Степанида протянула руки так, что ладони почти легли на печной бок, кончики пальцев едва-едва ощутили его, и заговорила, к Алениному изумлению, закрыв единое око:

— Ахти, мати бела печь, не знаешь ты ни скорби, ни печали, ни болезней, ни щипоты, ни ломоты. Так бы и раб Божий не знал ни хитки, ни притки, ни уроков, ни призоров, ни щипоты, ни ломоты. При утренней заре Марье, при вечерней — Маремьяне, при полуночной — Аграфене…

Она замолчала.

— И это — всё?

— Нет, еще замок заговору нужен. Вот утренняя заря многим ведуньям Марьей называется, вечерняя — Маремьяной, а полуночная, баловница, кому как. Есть на Москве ворожея Феклица, так ей полуночница Ульяной назвалась. Тебе вот водица — Ульяна, а ей — полуночница. А то еще, говорили, Натальей называлась, Маланьей тоже… Шалит. Но ежели я бы ее не Аграфеной покликала, а Ульяной, она бы мне ломоту в печи стеречь не стала. И если бы Феклица ее не Ульяной, как ей, Феклице, сказано было, а Натальей назвала, тоже толку бы не вышло.

Алена задумалась.

— Утреннюю зарю знаю, — сказала она, — и вечернюю знаю, а полуночницу?

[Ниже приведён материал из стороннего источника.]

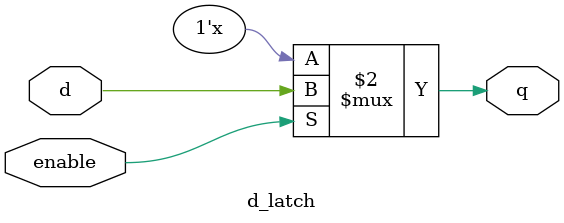
<source format=sv>
module d_latch (
    input wire enable,
    input wire d,
    output reg q
);
    always @(*) begin
        if (enable)
            q <= d;
    end
endmodule
</source>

— Это когда солнышко уж закатится и последнее зарево в небе виснет, уходить не желает.

— Ясно… Так что же, зори меня слушаться не станут? — жалобно спросила Алена.

— Ну, это, свет, лишь богу ведомо. Будешь ходить по утренней росе и по вечерней росе, лесами да рощами, просить, звать — может, откликнутся. Может, сумеешь то, что тебе будет послано, принять. А нет — найдутся другие заговоры на три зорьки, я вот один приворот знаю, смешной! Им — девок веселить! Позовут в боярские хоромы, боярышень гаданьем потешить, вот он и пригодится. Кто ни услышит — в кулак прыскает! Только начитывать нужно как бы не в шутку, личико держать строгое…

Степанида свела губы в куриную гузку, потупилась и стала как верховая боярыня, приставленная смотреть за молодыми мастерицами, уж до того праведная, что глянуть тошно. И заговорила нараспев, не своим, а распевно-суетливым бабьим говорком:

— Зори-зарницы, вас на небе три сестрицы, вы Божьи помощницы: одна допека, другая зануда, третья притвора. Одна — допеки, другая — зануди, третья — приверни раба Божия ко мне, рабе…

И не выдержала, расхохоталась вместе с Аленой.

— Неужто помогает? — не поверила Алена, когда, отсмеявшись, убрала пальцем с глаза невольную слезинку.